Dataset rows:
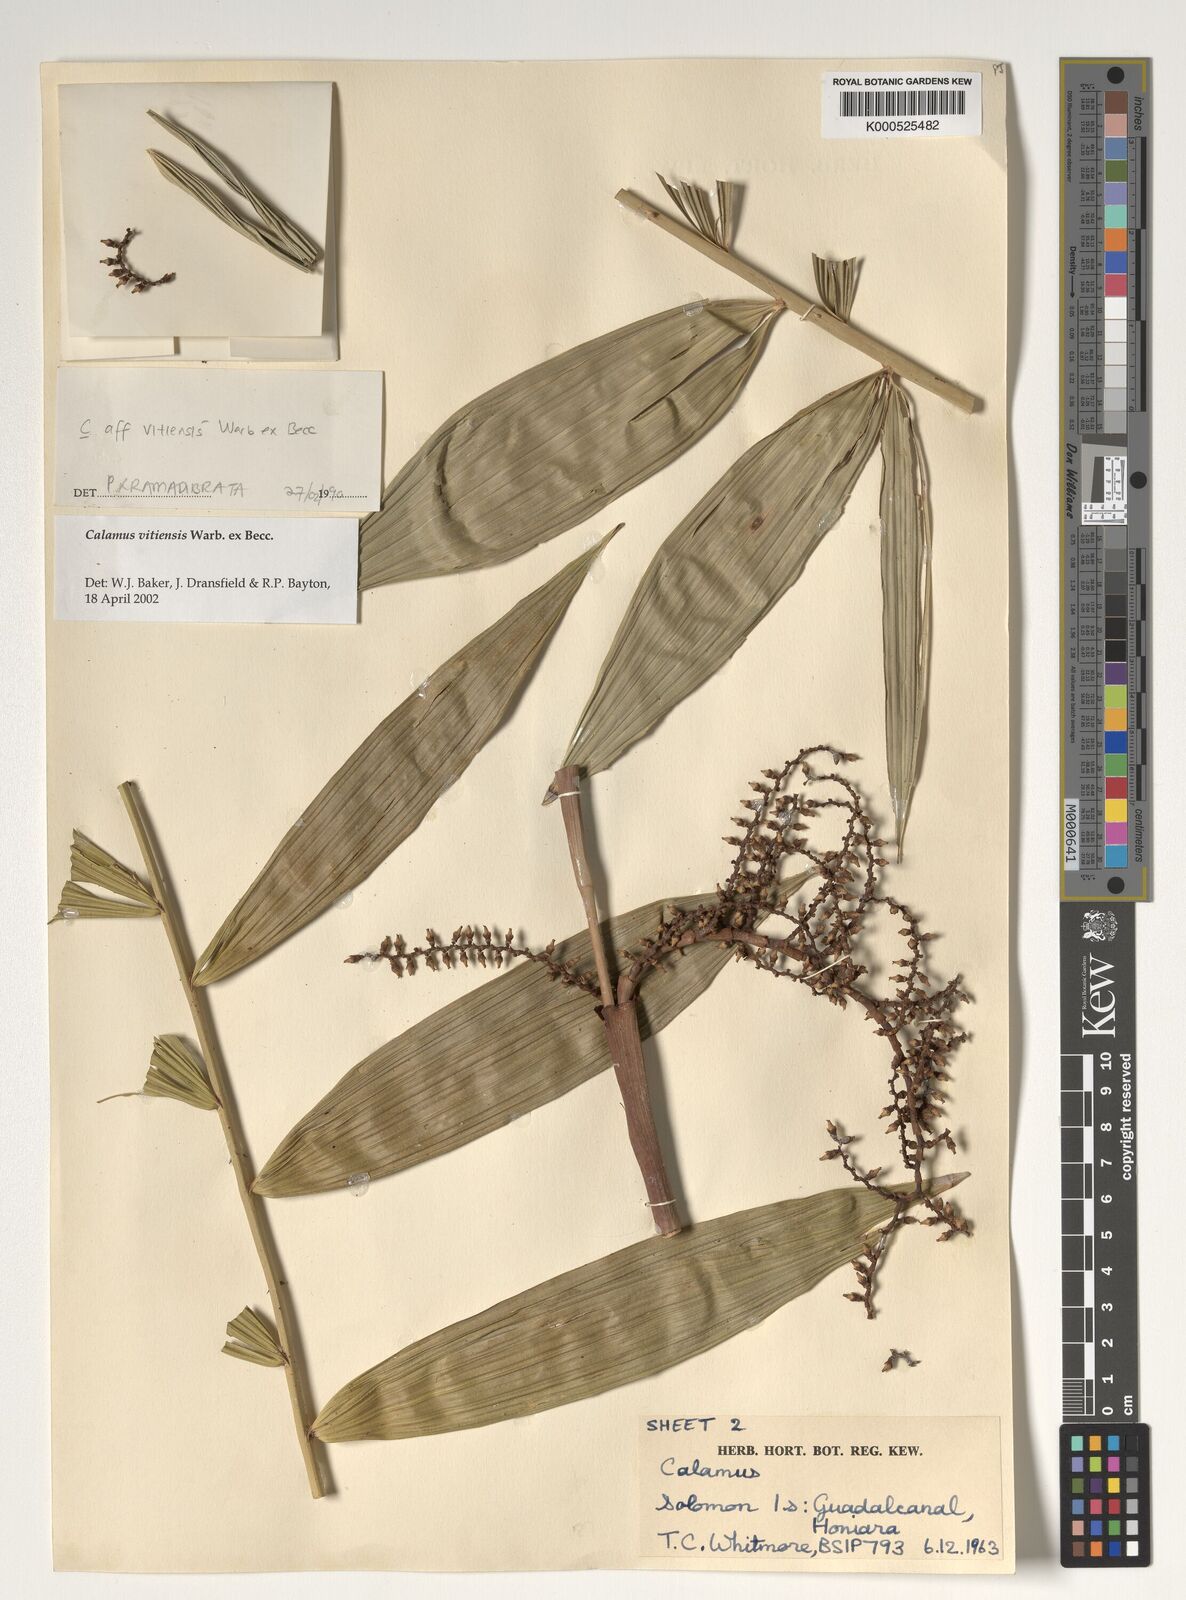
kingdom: Plantae
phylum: Tracheophyta
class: Liliopsida
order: Arecales
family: Arecaceae
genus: Calamus
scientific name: Calamus vitiensis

Stated exercise: Can you rewrite the lines of the material with "scientific name" swapped for "species" and everything else unchanged? Leave the pictures out of your answer.

Written reply:
kingdom: Plantae
phylum: Tracheophyta
class: Liliopsida
order: Arecales
family: Arecaceae
genus: Calamus
species: Calamus vitiensis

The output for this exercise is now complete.